My standard response when asked to reconcile ZetaTalk with every other
prophecy in the world is to say "if it differs from ZetaTalk, its
wrong".  The fact that a long night occurred on the West Coast of the
Americas, and a long day occurred in the Middle East is well recorded in
folklore.  Since sun-dials, not clocks, were in use then, NO ONE knew
how long or short the time span was.  They estimated.  I quote:

Worlds in Collision, The Most Incredible Story

    [A] story is told about Joshua ben Num who, when pursuing
    the Canaanite kings at Beth-horon, implored the sun and the
    moon to stand still.
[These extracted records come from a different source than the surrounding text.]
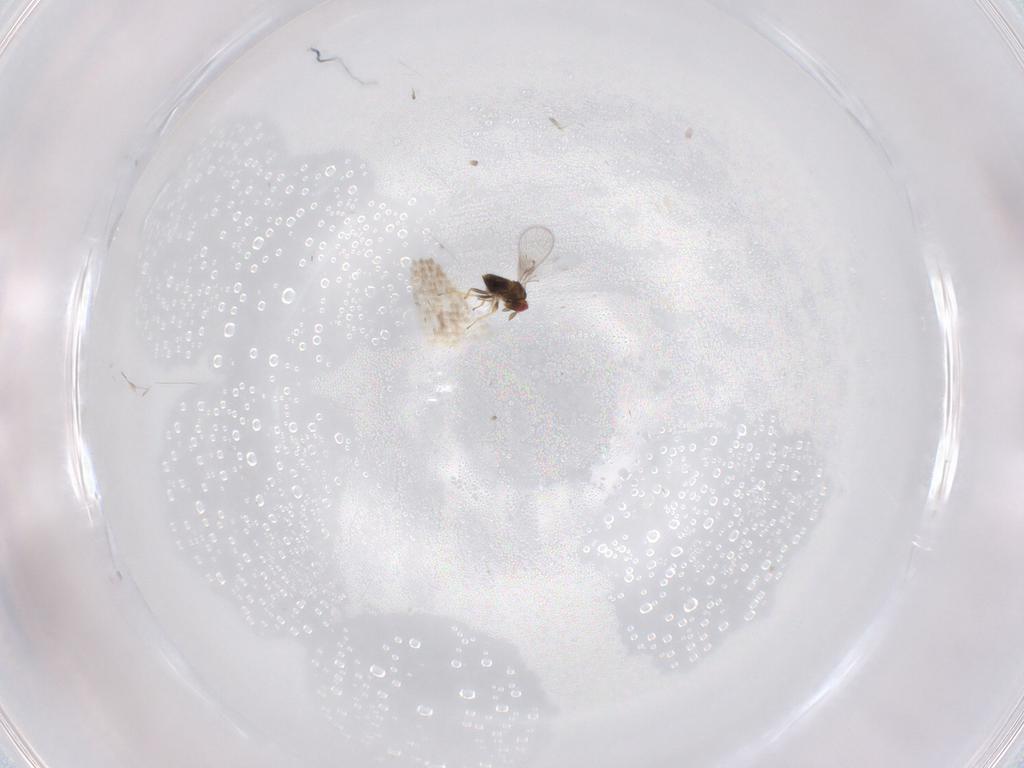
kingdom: Animalia
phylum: Arthropoda
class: Insecta
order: Hymenoptera
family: Trichogrammatidae
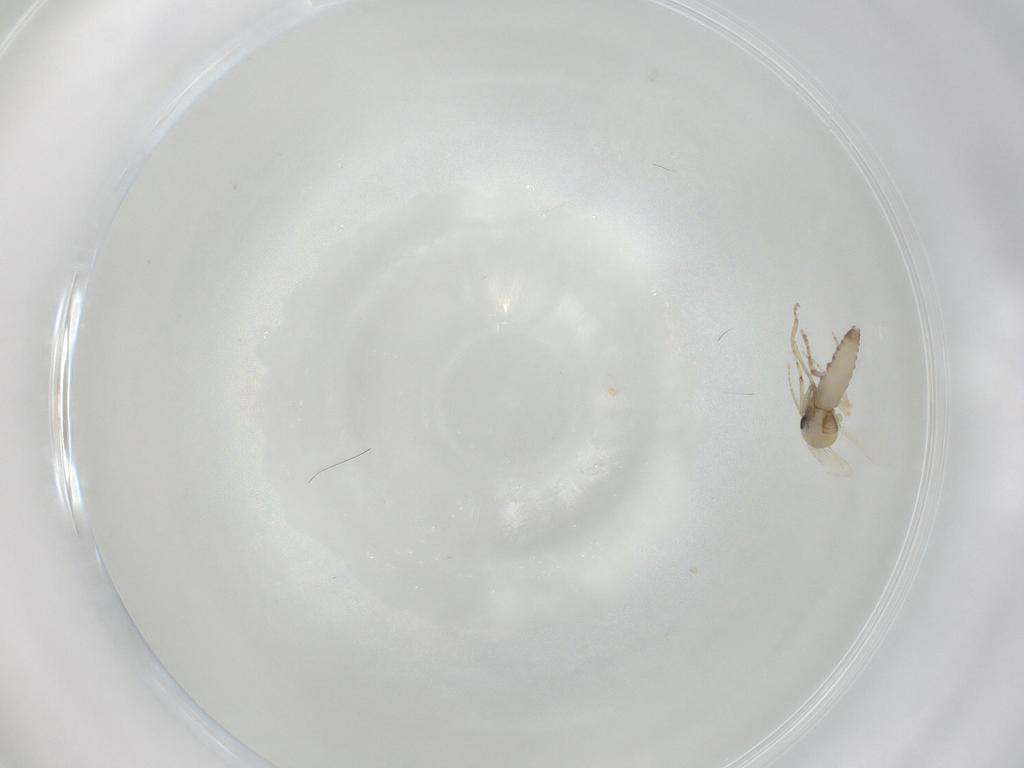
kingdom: Animalia
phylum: Arthropoda
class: Insecta
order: Diptera
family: Ceratopogonidae
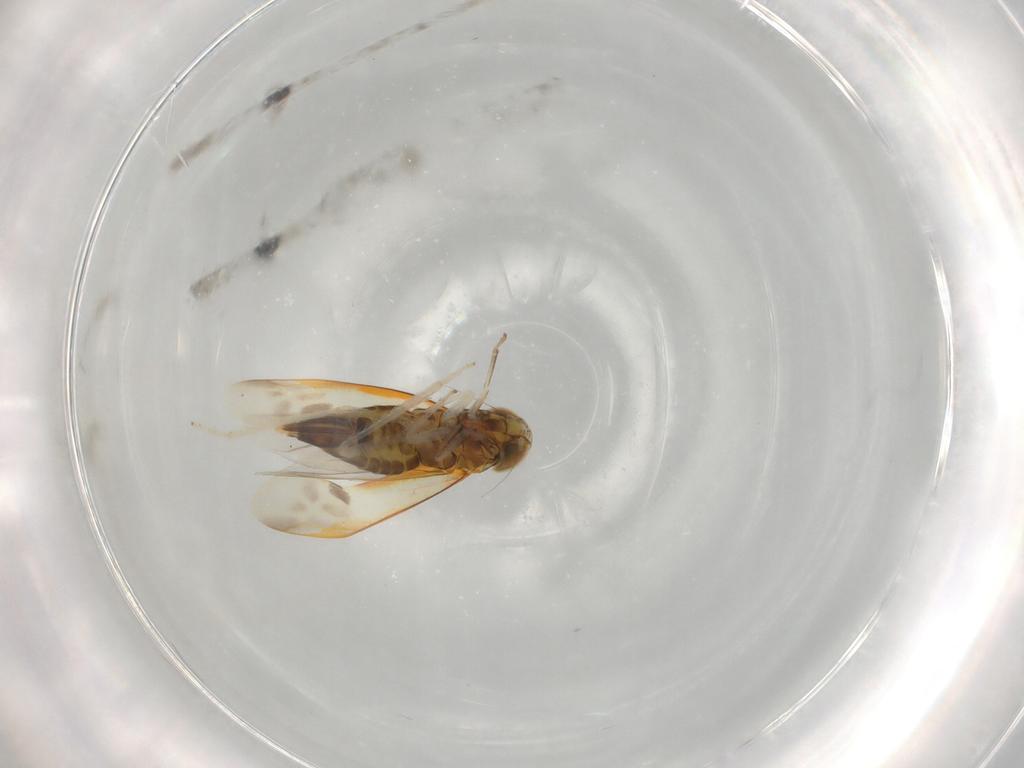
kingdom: Animalia
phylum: Arthropoda
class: Insecta
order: Hemiptera
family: Cicadellidae
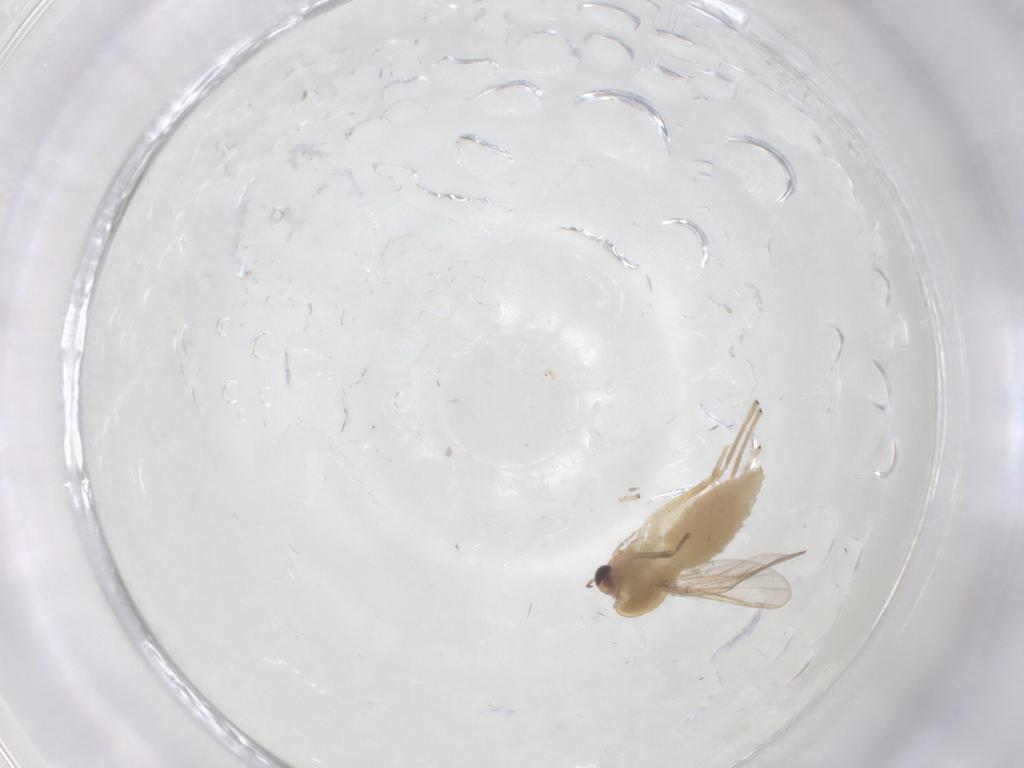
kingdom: Animalia
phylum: Arthropoda
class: Insecta
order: Diptera
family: Chironomidae
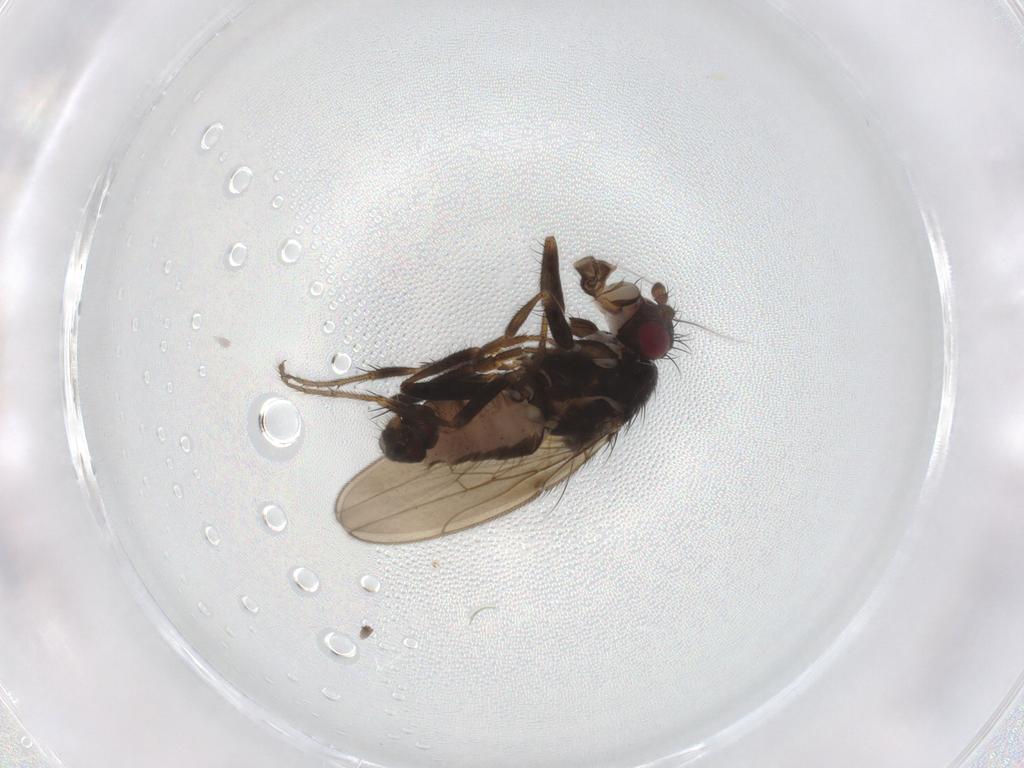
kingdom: Animalia
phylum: Arthropoda
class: Insecta
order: Diptera
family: Sphaeroceridae
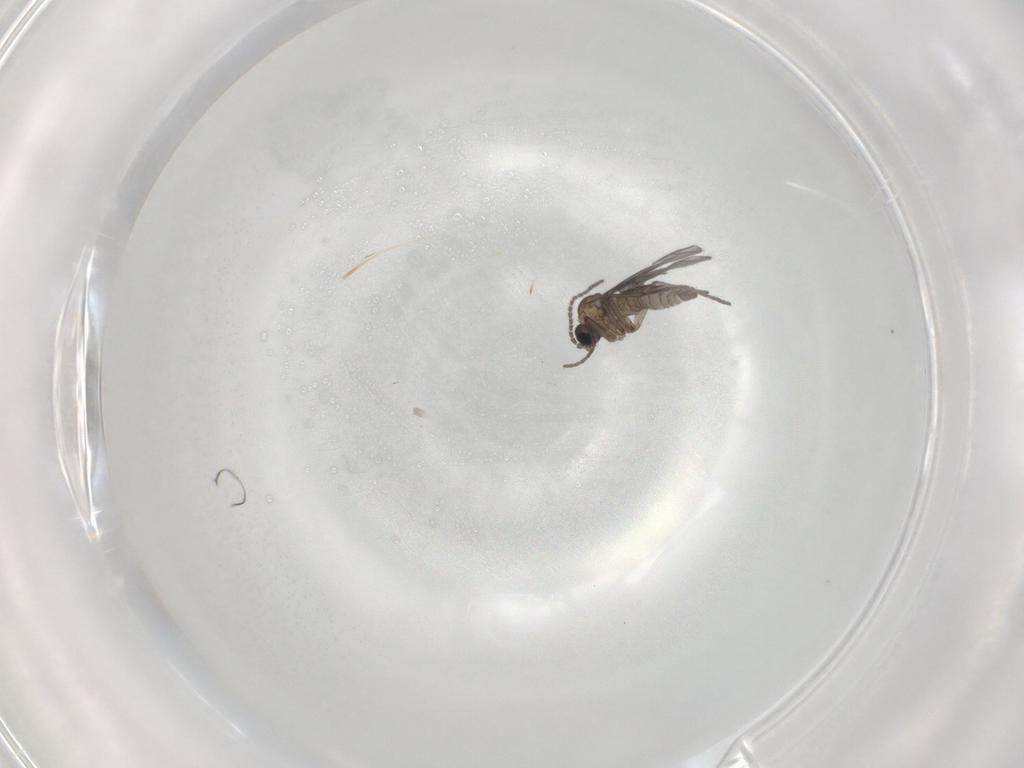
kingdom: Animalia
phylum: Arthropoda
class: Insecta
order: Diptera
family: Sciaridae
Joshua (10:12-13):

        And the sun stood still, and the moon stayed, until the people
        had avenged themselves upon their enemies.  Is it not written
        in the book of Jasher?  So the sun stood still in the midst of
        heaven, and hasted not to go down about a whole day.

Worlds in Collision, On the Other Side of the Ocean

    The Book of Joshua, compiled from the more ancient Book
    of Jasher, states that the sun stood still over Gibeon and the
    moon over the valley of Ajalon.  This description of the
    position of the luminaries implies that the sun was in the
    forenoon position.  The Book of Joshua says that the
    luminaries stood in the midst of the sky.  Allowing for the
    difference in longitude, it must have been early morning or
    night in the Western Hemisphere.

    We go to the shelf where stand books with the historical
    traditions of the aborigines of Central America.  The sailors
    of Columbus and Cortes, arriving in America, found there
    literate peoples who had books of their own.  In the
    Mexican Annals of Cuauhtitlan, written in Nahua-Indian,
    it is related that during a cosmic catastrophe that occurred
    in the remote past, the night did not end for a long time.

    Sahagun, the Spanish savant who came to America a
    generation after Columbus and gathered the traditions of
    the aborigines, wrote that at the time of one cosmic
    catastrophe the sun rose only a little way over the horizon
    and remained there without moving.  The moon also
    stood still.  The biblical stories were not know to the
    aborigines.  Also, the tradition preserved by Sahagun
    bears no trace of having been introduced by the missionaries.